L’industrie des produits chimiques en Allemagne, malgré l’avance considérable qu’elle a prise sur celle de tous les autres pays, ne s’endort cependant pas dans la confiance que pourrait lui inspirer cette situation : elle ne cesse de travailler à des perfectionnemens nouveaux. Elle sait que ses brevets vont successivement tomber dans le domaine public, que l’industrie se concentrera dans la fabrication d’un petit nombre de couleurs essentielles ; mais elle a conscience de la force que lui donne l’organisation puissante, tant au point de vue industriel que scientifique, de ses usines, l’importance des capitaux disponibles, des réserves faites, des amortissemens opérés. Elle sait que, si l’industrie de la soude par exemple ne s’est pas développée en Allemagne autant que celle des couleurs, — et cependant elle est loin d’y être restée stationnaire, — c’est que l’Angleterre avait des installations considérables, une organisation déjà ancienne, contre laquelle il est plus difficile de lutter. Ludwig Mond, d’ailleurs Allemand de naissance, élève de Bunsen, a en quelque sorte monopolisé l’industrie de la soude à Londres, d’où il est en relations avec le monde entier. Vers le milieu du siècle, l’industrie des couleurs semblait devoir se concentrer en Angleterre et en France, où Verguin découvrait la fuchsine et Lauth, le violet de diméthyl-aniline en 1859 ; Girard et de Laire, le bleu d’aniline, en 1860 ; Roussin, les couleurs azoïques, en 1876. Mais ce sont les Allemands qui, profitant de toutes ces découvertes, ont créé l’industrie puissante qui se peint en quatre chiffres : la production annuelle en Europe des dérivés du goudron de houille représente aujourd’hui une valeur de 125 millions de francs, qui se répartissent comme suit : Allemagne : 90 millions ; Suisse : 16 millions ; France : 10 millions ; Angleterre : 9 millions.

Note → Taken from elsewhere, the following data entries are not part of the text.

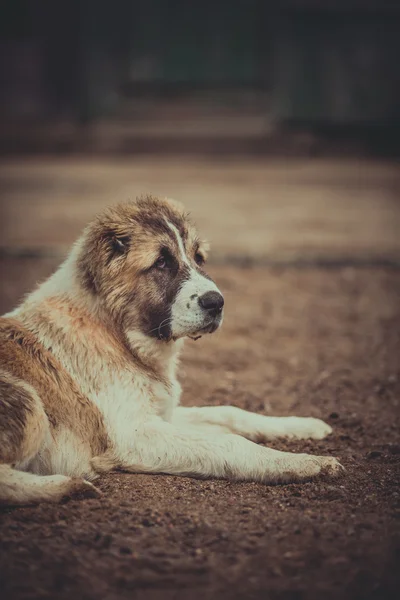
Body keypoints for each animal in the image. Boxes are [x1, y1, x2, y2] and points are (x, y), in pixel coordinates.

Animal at [0, 195, 340, 504]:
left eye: (199, 258)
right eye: (161, 262)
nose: (217, 303)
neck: (117, 334)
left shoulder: (164, 414)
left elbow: (231, 413)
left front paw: (302, 426)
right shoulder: (134, 434)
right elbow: (230, 442)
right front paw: (306, 462)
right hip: (28, 398)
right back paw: (68, 486)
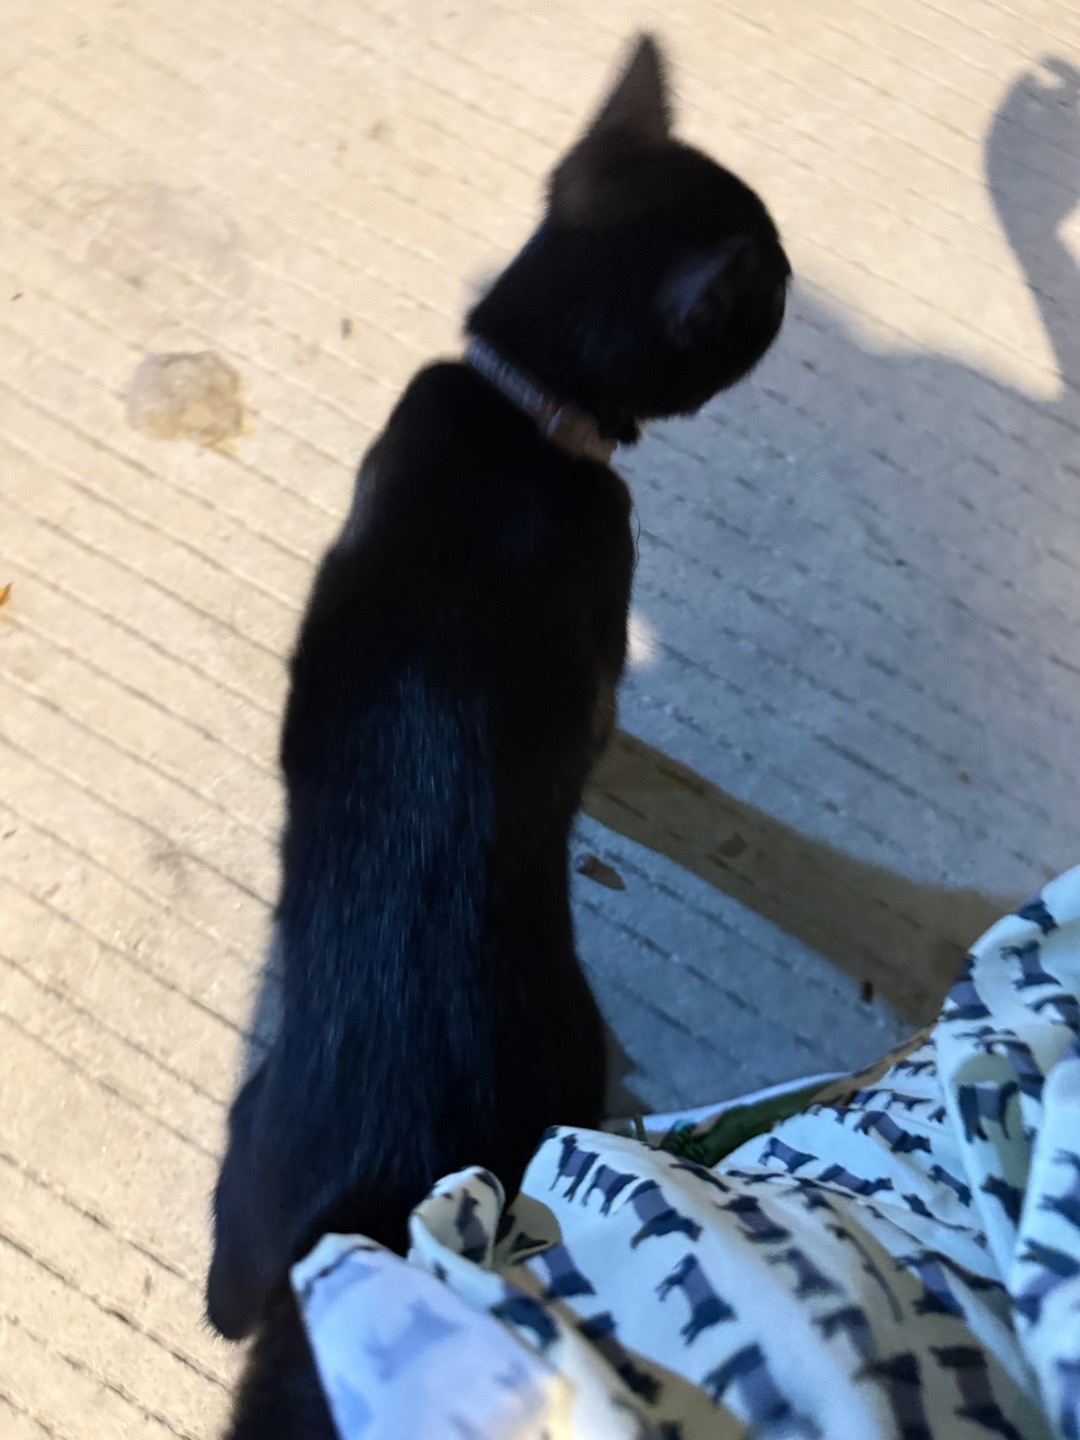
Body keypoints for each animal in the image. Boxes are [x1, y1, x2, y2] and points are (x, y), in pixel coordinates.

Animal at [207, 32, 789, 1438]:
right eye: (769, 289)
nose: (799, 281)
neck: (522, 407)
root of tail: (373, 1209)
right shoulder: (603, 619)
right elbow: (611, 720)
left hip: (242, 1168)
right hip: (566, 1071)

L’industrie de la soude, bien que moins brillante en Allemagne que celle des couleurs et produits chimiques proprement dits, n’en présente pas moins le spectacle d’un développement considérable depuis vingt-cinq ans. M. Robert Hasenclever, dans un rapport présenté en 1895 à la Société allemande de chimie, le résumait en l’attribuant avant tout à un système de travail plus rationnel, à une politique douanière plus stable, à la nouvelle loi sur les brevets et au concours apporté par les ingénieurs à la fabrication.